- _EXCERPT_
Subspecies of orchid

Caladenia uliginosa subsp. uliginosa, commonly known as the dainty spider orchid, or darting spider orchid is a plant in the orchid family Orchidaceae and is endemic to the south-west of Western Australia. It has a single hairy leaf and up to four greenish-cream flowers which have a forward-projecting labellum with a dark red tip.

==Description==
Caladenia uliginosa subsp. uliginosa is a terrestrial, perennial, deciduous, herb with an underground tuber and a single erect, hairy leaf, 100–160 mm long and 8–10 mm wide. Up to four greenish-cream flowers 80–120 mm long and 40–60 mm wide are borne on a spike 200–350 mm tall. The sepals and petals have brownish, thread-like tips. The dorsal sepal is erect, 45–100 mm long and about 2 mm wide and the lateral sepals are 45–100 mm long, 4–5 mm wide and curve downwards. The petals are 35–80 mm long and about 3 mm wide and also curve downwards. The labellum is 14–22 mm long, 7–10 mm wide, cream-coloured and projects forward with a dark red tip. The side of the labellum have thin, red, erect teeth up to 2.5 mm long, its tip curves downward and there are four rows of red calli along its centre. Flowering occurs from late September to early November.

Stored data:
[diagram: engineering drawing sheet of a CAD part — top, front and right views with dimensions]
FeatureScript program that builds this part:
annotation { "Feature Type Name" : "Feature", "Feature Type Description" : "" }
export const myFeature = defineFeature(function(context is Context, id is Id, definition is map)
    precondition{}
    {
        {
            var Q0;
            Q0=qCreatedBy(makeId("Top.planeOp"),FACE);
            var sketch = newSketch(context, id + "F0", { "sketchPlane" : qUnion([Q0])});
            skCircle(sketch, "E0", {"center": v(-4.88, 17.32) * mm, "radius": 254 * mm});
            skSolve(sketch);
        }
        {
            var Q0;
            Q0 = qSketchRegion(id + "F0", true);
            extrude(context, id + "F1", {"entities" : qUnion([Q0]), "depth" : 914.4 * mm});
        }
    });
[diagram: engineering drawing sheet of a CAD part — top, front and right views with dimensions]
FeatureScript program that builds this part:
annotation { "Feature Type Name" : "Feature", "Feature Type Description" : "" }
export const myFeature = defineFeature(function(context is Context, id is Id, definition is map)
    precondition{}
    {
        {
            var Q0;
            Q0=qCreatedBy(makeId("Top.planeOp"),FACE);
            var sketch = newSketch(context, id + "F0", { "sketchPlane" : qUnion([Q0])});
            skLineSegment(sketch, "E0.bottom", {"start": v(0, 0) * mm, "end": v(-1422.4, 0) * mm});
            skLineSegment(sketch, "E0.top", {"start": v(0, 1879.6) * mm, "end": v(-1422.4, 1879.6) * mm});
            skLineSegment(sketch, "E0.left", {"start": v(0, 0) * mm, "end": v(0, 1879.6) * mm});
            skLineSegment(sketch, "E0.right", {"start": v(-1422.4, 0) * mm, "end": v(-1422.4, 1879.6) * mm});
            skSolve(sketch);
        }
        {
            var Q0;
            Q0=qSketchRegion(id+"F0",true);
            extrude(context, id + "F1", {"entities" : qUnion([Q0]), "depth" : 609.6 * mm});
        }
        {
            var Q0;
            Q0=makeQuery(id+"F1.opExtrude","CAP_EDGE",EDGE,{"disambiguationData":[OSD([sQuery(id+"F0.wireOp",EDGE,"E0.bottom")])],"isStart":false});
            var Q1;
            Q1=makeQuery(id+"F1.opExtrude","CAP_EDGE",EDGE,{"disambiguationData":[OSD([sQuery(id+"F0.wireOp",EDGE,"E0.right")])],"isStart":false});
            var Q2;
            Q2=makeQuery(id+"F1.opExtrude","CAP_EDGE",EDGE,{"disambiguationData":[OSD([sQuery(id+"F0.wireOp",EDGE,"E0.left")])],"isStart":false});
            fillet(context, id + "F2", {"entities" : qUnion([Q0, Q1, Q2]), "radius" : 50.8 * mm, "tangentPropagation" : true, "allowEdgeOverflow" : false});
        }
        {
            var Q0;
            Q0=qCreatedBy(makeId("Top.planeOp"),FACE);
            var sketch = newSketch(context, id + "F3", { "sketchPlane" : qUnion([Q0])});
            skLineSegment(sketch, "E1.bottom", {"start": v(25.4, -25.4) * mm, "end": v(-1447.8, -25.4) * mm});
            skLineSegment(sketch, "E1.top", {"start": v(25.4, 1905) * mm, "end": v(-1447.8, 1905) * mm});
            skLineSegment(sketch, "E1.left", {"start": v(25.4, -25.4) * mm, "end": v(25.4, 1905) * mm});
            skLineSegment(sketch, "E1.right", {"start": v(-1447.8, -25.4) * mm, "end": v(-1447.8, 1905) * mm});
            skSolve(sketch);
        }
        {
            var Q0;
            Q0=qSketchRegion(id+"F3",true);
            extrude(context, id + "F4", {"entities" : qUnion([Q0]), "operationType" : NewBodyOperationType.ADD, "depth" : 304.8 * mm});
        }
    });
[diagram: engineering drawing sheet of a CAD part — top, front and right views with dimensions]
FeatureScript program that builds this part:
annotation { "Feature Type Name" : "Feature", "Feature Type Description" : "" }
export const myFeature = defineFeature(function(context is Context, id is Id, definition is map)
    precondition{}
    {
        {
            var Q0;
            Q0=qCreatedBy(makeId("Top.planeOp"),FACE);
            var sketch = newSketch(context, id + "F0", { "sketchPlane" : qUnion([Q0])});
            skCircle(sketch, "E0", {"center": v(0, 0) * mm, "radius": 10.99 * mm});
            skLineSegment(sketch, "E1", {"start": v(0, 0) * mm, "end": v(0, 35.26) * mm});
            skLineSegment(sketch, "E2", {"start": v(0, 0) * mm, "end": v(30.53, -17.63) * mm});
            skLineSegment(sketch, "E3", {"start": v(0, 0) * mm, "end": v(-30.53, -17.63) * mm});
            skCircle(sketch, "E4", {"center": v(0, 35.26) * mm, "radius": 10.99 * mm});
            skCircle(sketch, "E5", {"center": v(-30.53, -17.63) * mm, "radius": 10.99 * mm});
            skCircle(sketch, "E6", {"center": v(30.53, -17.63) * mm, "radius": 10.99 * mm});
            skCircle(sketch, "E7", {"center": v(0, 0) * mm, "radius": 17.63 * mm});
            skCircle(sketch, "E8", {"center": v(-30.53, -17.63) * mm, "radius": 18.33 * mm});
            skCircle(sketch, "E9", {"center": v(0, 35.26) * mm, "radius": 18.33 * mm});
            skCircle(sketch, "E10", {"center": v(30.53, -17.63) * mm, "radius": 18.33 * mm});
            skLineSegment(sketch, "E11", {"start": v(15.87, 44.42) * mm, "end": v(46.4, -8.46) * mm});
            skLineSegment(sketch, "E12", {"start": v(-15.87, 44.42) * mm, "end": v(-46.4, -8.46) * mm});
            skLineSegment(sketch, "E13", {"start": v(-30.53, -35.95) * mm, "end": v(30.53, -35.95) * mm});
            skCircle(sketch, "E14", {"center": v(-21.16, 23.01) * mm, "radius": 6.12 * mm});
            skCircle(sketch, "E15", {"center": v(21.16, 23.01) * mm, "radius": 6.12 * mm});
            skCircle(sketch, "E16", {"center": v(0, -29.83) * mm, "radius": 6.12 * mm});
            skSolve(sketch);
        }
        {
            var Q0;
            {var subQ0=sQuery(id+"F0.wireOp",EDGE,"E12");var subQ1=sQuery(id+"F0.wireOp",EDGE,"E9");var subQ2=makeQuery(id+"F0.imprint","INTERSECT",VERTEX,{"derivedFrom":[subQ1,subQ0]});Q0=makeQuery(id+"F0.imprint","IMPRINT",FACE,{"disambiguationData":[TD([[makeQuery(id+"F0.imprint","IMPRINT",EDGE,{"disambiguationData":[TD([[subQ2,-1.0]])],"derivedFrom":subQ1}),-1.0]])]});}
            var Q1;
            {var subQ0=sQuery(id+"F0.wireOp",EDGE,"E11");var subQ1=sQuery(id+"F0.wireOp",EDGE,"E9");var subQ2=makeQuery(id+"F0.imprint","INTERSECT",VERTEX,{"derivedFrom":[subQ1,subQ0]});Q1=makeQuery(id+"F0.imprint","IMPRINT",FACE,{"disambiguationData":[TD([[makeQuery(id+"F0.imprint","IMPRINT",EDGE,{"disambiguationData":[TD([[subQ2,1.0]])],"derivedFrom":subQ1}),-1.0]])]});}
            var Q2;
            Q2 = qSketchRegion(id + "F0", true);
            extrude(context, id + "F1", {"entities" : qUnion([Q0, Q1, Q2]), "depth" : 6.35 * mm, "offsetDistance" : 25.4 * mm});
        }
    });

- _TASKS TO COMPLETE_
1 - Could you retype, unchanged, the part of the dainty spider orchid article that begins with "Subspecies of orchid" and stops after "labellum with a dark red tip."?
2 - Can you carry on the dainty spider orchid article, picking up right after its final sentence?

- _WRITTEN RESPONSES_
1 -
Subspecies of orchid

Caladenia uliginosa subsp. uliginosa, commonly known as the dainty spider orchid, or darting spider orchid is a plant in the orchid family Orchidaceae and is endemic to the south-west of Western Australia. It has a single hairy leaf and up to four greenish-cream flowers which have a forward-projecting labellum with a dark red tip.

2 -
==Taxonomy and naming==
Caladenia uliginosa was first described in 1984 by Alex George from a specimen collected near Frankland and the description was published in Nuytsia. In 2001, Stephen Hopper and Andrew Phillip Brown described three subspecies, including subspecies uliginosa and the description was also published in Nuytsia. The specific epithet (uliginosa) is a Latin word meaning "full of moisture", "wet" or "marshy" referring to the swampy habitat where this orchid usually grows.

==Distribution and habitat==
The dainty spider orchid is found between Boddington and Mount Barker in the Jarrah Forest and Swan Coastal Plain biogeographic regions where it grows in moist forest and areas that are wet in winter.

==Conservation==
Caladenia uliginosa subsp. uliginosa is classified as "not threatened" by the Western Australian Government Department of Parks and Wildlife.